7.4 Promptly upon delivery the Customer shall inspect the product with due care. The delivered product shall be deemed to be approved by the Customer unless the defect is notified to us (i) in case of any obvious defects within a period of five business days upon delivery or (ii) otherwise within five business days from the day when the defect has been identified.
8. Intellectual Property Rights
8.1 The Customer is granted the non-exclusive right to use any software delivered with the product for use in connection with the product.
8.2 The Customer shall have no right to make copies of the software, except for the purpose to use the software pursuant to Section 8.1 or for back-up purposes.
8.3 The Customer may transfer the rights to the software to any third party only if at the same time title to the relevant product (in particular, a hardware product) is transferred to such third party and the Customer does not retain any copy whatsoever of the software.
8.4 In no event shall we be required to make available the source code of the software.
9.1 We shall not be liable (on whatever legal grounds) for damages which may not reasonably be foreseen, assuming a normal use of the product.

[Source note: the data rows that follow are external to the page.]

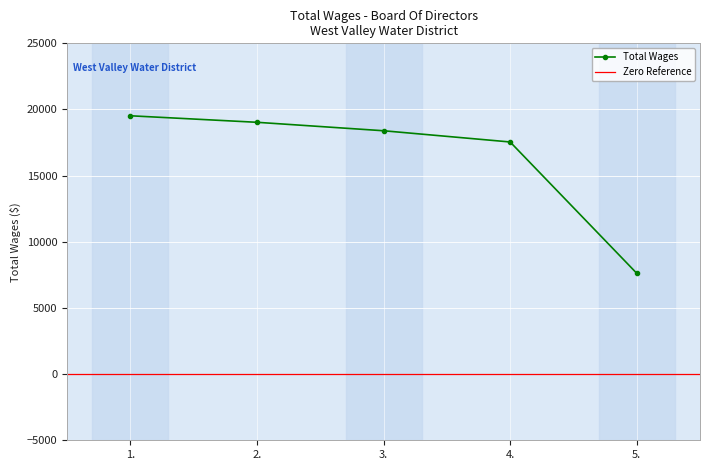

At which label is the value closest to 13574?

4.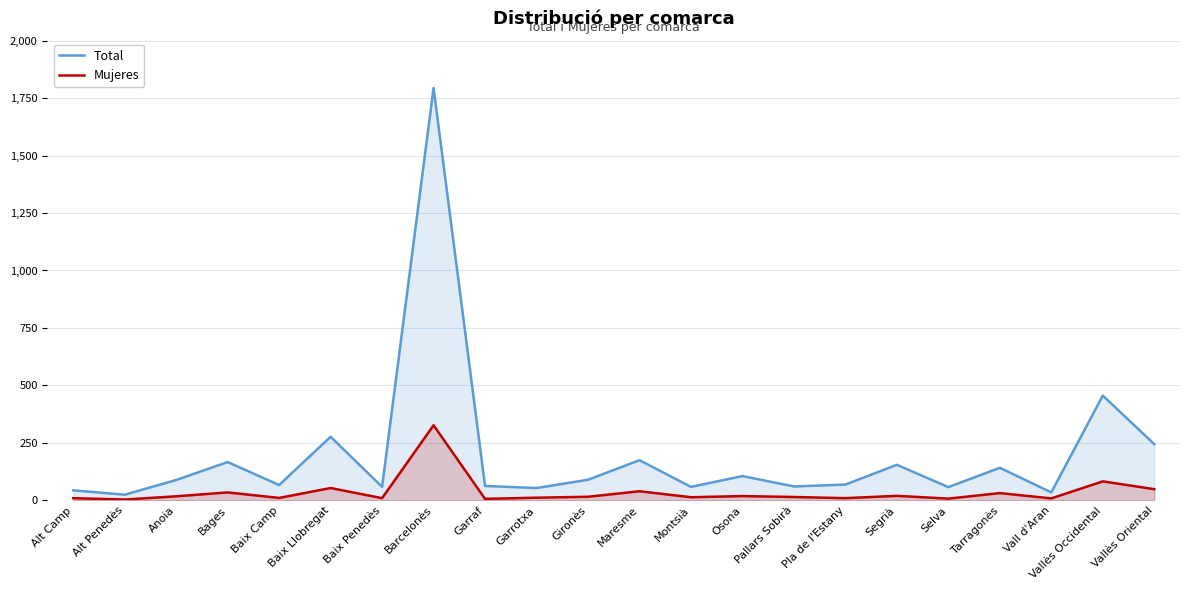

At Pla de l'Estany, list the series in order from smallest to largest.

Mujeres, Total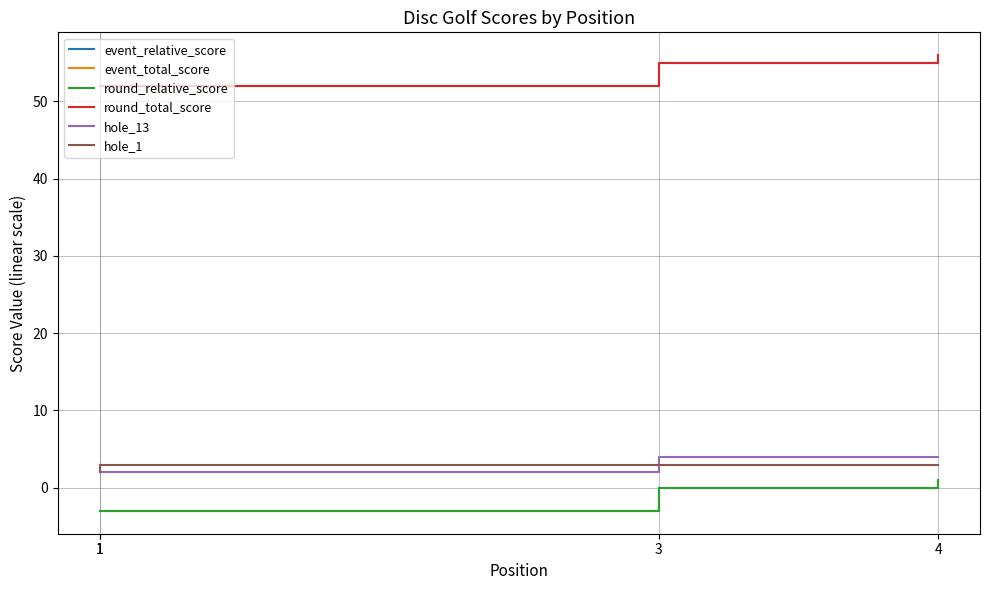

The round_relative_score series shows -4 at 1. True or false?

False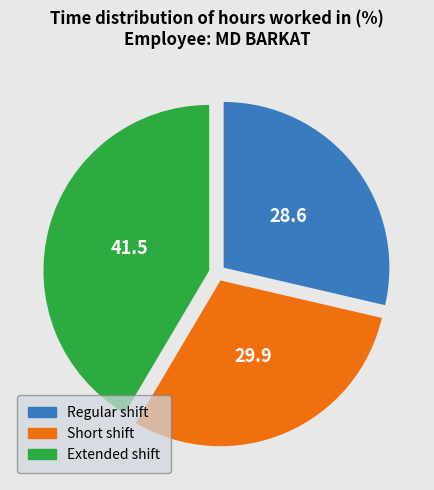

Rank the categories by value from highest to lowest.

Extended shift, Short shift, Regular shift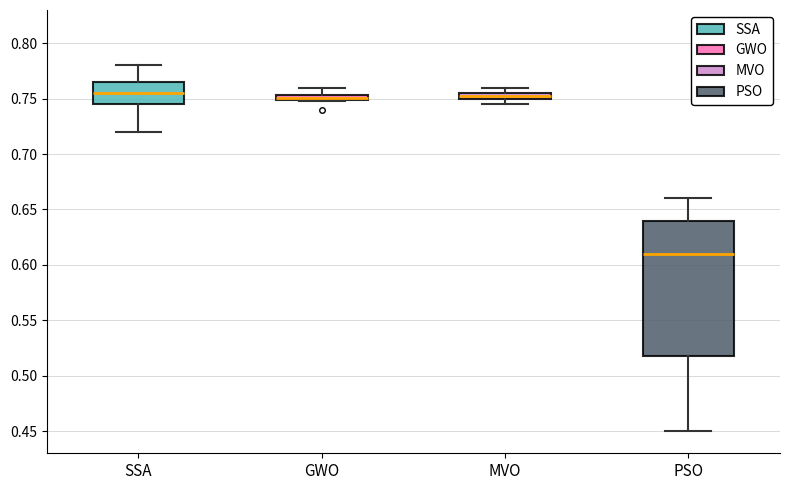

Which box has the lowest median line?

PSO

Furthermore, our liability shall be excluded for damages resulting out of a loss of data if their recovery is not possible or impeded due to a failure to perform appropriate data back-up procedures. The foregoing limitations of liability shall not apply in cases of wilful misconduct or gross negligence.
9.2 The provisions of this Section 9 shall not apply with respect to our liability for guaranteed product specifications (within the meaning of Sec. 444 of the German Civil Code), personal injury or under the German Product Liability Act.
10. Applicable Law and Competent Courts
10.1 Any contracts entered into between us and the Customer shall be governed by the laws of the Federal Republic of Germany under exclusion of the UN Convention on the International Sale of Goods (CISG), without prejudice to any mandatory conflict of laws provisions.
10.2 If the Customer is a corporation, limited liability company or commercial partnership or otherwise operates a commercial business (Kaufmann within the meaning of Sec. 1 (1) of the German Commercial Code) or is a legal entity or special fund organized under public law, the courts in Berlin shall have exclusive jurisdiction in respect of all disputes arising out of or in connection with the relevant contract. In all other cases, we or the Customer may file suit before any court of competent jurisdiction under applicable law.